Curved surface area of a cylinder is `308 cm^2` , and height is 14 cm. What will be the volume of the cylinder?

To find the volume of the cylinder given its curved surface area and height, we can follow these steps: ### Step 1: Understand the formula for the curved surface area of a cylinder. The formula for the curved surface area (CSA) of a cylinder is given by: \[ \text{CSA} = 2\pi r h \] where \( r \) is the radius and \( h \) is the height of the cylinder. ### Step 2: Substitute the given values into the formula. We know the curved surface area (CSA) is \( 308 \, \text{cm}^2 \) and the height \( h \) is \( 14 \, \text{cm} \). Therefore, we can set up the equation: \[ 2\pi r \cdot 14 = 308 \] ### Step 3: Solve for the radius \( r \). First, simplify the equation: \[ 28\pi r = 308 \] Now, divide both sides by \( 28\pi \): \[ r = \frac{308}{28\pi} \] Using \( \pi \approx \frac{22}{7} \): \[ r = \frac{308}{28 \times \frac{22}{7}} \] \[ r = \frac{308 \times 7}{28 \times 22} \] \[ r = \frac{2156}{616} \] Now simplify: \[ r = \frac{539}{154} \] \[ r = 3.5 \, \text{cm} \] ### Step 4: Use the radius to find the volume of the cylinder.
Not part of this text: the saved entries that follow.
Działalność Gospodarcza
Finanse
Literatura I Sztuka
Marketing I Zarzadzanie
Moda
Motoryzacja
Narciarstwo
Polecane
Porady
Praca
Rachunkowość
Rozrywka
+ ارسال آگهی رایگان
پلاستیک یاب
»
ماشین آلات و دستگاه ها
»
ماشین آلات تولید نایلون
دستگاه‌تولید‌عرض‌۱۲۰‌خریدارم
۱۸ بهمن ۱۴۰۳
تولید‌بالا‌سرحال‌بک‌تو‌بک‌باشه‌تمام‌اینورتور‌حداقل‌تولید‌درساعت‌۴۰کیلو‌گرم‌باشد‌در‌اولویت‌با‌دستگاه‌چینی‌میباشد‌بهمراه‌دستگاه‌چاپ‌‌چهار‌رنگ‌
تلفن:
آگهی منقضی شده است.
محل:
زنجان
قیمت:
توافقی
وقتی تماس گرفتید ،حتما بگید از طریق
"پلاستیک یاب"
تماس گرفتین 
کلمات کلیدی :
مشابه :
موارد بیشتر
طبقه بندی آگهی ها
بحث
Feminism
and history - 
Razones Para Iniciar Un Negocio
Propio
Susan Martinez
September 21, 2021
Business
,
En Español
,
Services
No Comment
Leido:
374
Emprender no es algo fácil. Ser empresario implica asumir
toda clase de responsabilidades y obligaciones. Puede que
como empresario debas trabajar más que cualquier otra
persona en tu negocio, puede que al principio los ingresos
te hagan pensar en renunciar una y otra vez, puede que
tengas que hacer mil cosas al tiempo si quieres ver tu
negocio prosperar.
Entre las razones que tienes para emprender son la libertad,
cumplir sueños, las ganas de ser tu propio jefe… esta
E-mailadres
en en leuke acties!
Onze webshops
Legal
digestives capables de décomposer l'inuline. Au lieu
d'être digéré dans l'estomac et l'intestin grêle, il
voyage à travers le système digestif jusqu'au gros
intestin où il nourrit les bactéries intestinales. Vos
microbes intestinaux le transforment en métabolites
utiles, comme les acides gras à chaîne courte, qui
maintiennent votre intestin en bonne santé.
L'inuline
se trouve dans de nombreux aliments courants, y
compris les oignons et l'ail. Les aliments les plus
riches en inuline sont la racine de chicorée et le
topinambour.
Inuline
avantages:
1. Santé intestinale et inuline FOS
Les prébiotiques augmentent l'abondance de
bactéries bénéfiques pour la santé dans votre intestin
The formula for the volume \( V \) of a cylinder is: \[ V = \pi r^2 h \] Substituting the values we have: \[ V = \pi (3.5)^2 (14) \] Calculating \( (3.5)^2 \): \[ (3.5)^2 = 12.25 \] Now substitute this back into the volume formula: \[ V = \pi \cdot 12.25 \cdot 14 \] Using \( \pi \approx \frac{22}{7} \): \[ V = \frac{22}{7} \cdot 12.25 \cdot 14 \] Calculating \( 12.25 \cdot 14 \): \[ 12.25 \cdot 14 = 171.5 \] Now substitute: \[ V = \frac{22 \cdot 171.5}{7} \] Calculating \( 22 \cdot 171.5 \): \[ 22 \cdot 171.5 = 3773 \] Now divide by \( 7 \): \[ V = \frac{3773}{7} \approx 539 \, \text{cm}^3 \] ### Final Answer: The volume of the cylinder is \( 539 \, \text{cm}^3 \).